La société Mareli soutient cependant qu'il ne suffit pas en matière de contrefaçon de maques que le site internet incriminé comme reproduisant les produits contrefaisants soit accessible en France et qu'il n'existe pas de lien significatif avec la France, s'agissant d'un site qui n'est pas destiné au public français, étant édité en suédois et en anglais sans proposition de traduction en français alors que la traduction est un élément essentiel pour l'acheteur de produits relevant du domaine médical et qu'ainsi aucun impact sur le territoire français ne peut être retenu.
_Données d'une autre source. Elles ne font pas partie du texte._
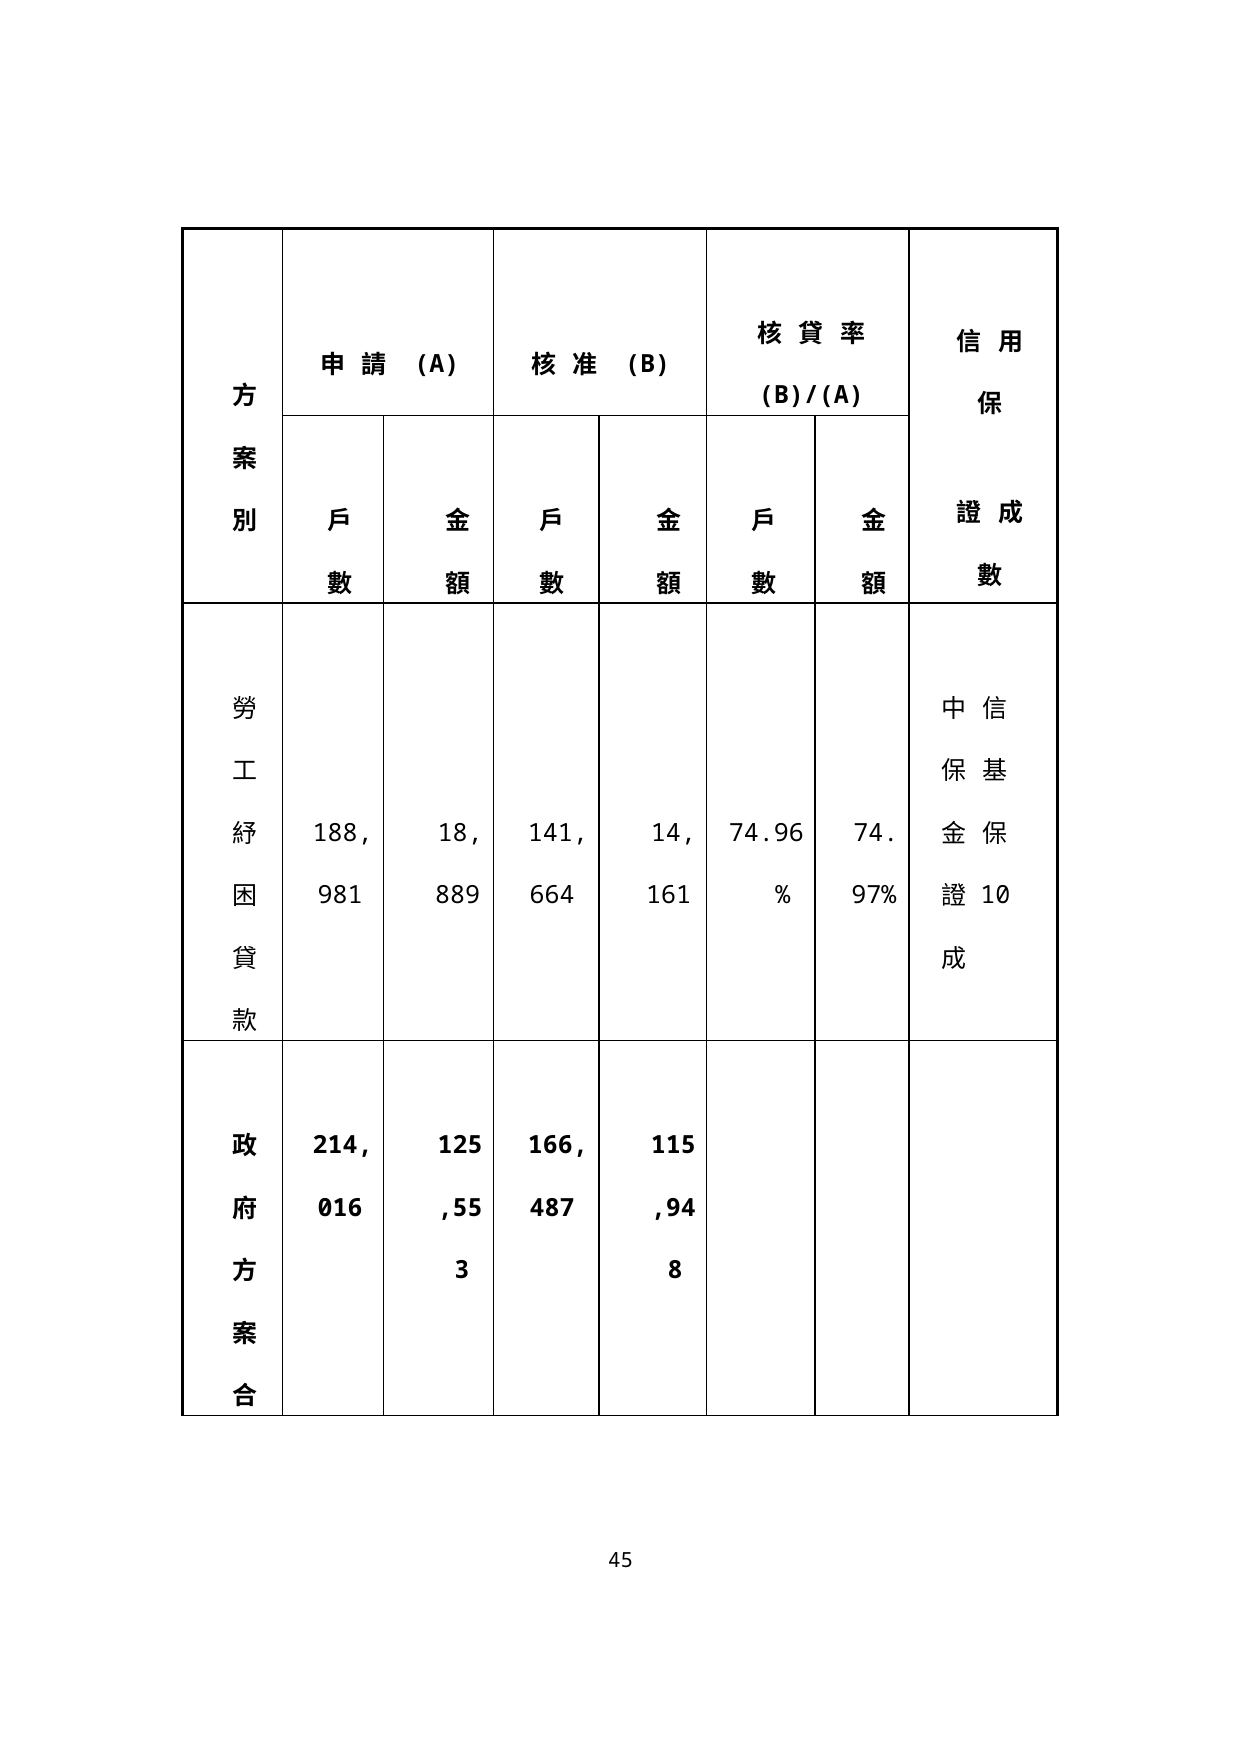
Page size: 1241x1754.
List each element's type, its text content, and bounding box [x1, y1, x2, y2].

table_cell 166,487 [494, 1041, 598, 1415]
table_cell 188,981 [283, 604, 383, 1040]
table_header 核准(B) [494, 230, 706, 415]
table_cell 勞工紓困貸款 [184, 604, 282, 1040]
table_cell 金額 [600, 416, 706, 602]
table_cell 115,948 [600, 1041, 706, 1415]
table_cell 戶數 [494, 416, 598, 602]
table_cell 18,889 [384, 604, 493, 1040]
table_cell 214,016 [283, 1041, 383, 1415]
table_header 信用保 證成數 [910, 230, 1056, 602]
table_cell 戶數 [283, 416, 383, 602]
table_cell 政府方案合 [184, 1041, 282, 1415]
table_cell 74.96% [707, 604, 814, 1040]
table_header 核貸率(B)/(A) [707, 230, 908, 415]
table_cell 74.97% [816, 604, 908, 1040]
table_header 申請(A) [283, 230, 493, 415]
table_cell 戶數 [707, 416, 814, 602]
table_cell 金額 [816, 416, 908, 602]
table_cell 金額 [384, 416, 493, 602]
table_cell [816, 1041, 908, 1415]
table_cell 中信保基金保證10成 [910, 604, 1056, 1040]
table_cell 14,161 [600, 604, 706, 1040]
table_cell [910, 1041, 1056, 1415]
table_cell 125,553 [384, 1041, 493, 1415]
table_cell [707, 1041, 814, 1415]
table_cell 141,664 [494, 604, 598, 1040]
table_header 方案別 [184, 230, 282, 602]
S'il résulte du procès-verbal de constat précité que le site marelimedical.com est en langue anglaise, il n'est pas sans intérêt d'observer qu'il montre clairement des boites " Stylage " avec des prix en euros, et non en monnaie suédoise, et que d'autres sites (prime-journal.com, cosmetcinewsuk.com ou le site vivacy.eu) présentent des articles sur les " laboratoires Vivacy " ou " Stylage " également en langue anglaise.
Les produits litigieux s'adressent par ailleurs aux professionnels de santé, soit, selon un article de presse produit aux débats en pièce 13 par l'intimée, à une clientèle de médecins esthétiques, chirurgiens plastiques et dermatologues, laquelle peut facilement connaître ces produits dès lors qu'ils sont fabriqués et commercialisés en France, d'autant que des articles de presse en langue française montrent que la gamme Stylage a fait l'objet d'une communication sur le territoire national (article du quotidien Le Monde du 26 septembre 2015, articles de la revue Entreprendre et d'Anti-Age magazine).
Il ne peut dès lors être retenu que le seul fait que le site incriminé ne soit accessible en France qu'en langue anglaise permettrait de considérer qu'il n'est pas à destination du public français pertinent.
Il en résulte que le premier juge a à juste titre rejeté l'exception d'incompétence retenant que le tribunal des marques communautaires français est compétent territorialement.
Il convient en conséquence de confirmer la décision entreprise, sauf à statuer sur les frais et dépens d'incident qui apparaissent avoir été réservés.
Par ces motifs, Confirme la décision entreprise en toutes ses dispositions, sauf en celle relative aux frais et dépens, Rejette toutes autres demandes des parties contraires à la motivation ; Condamne la société Mareli Medical AB aux dépens de première instance et d'appel, et, vu l'article 700 du Code de procédure civile, rejette toutes les demandes formées à ce titre par les sociétés Mareli Medical AB et Laboratoires Vivacy pour les frais irrépétibles de première instance et d'appel.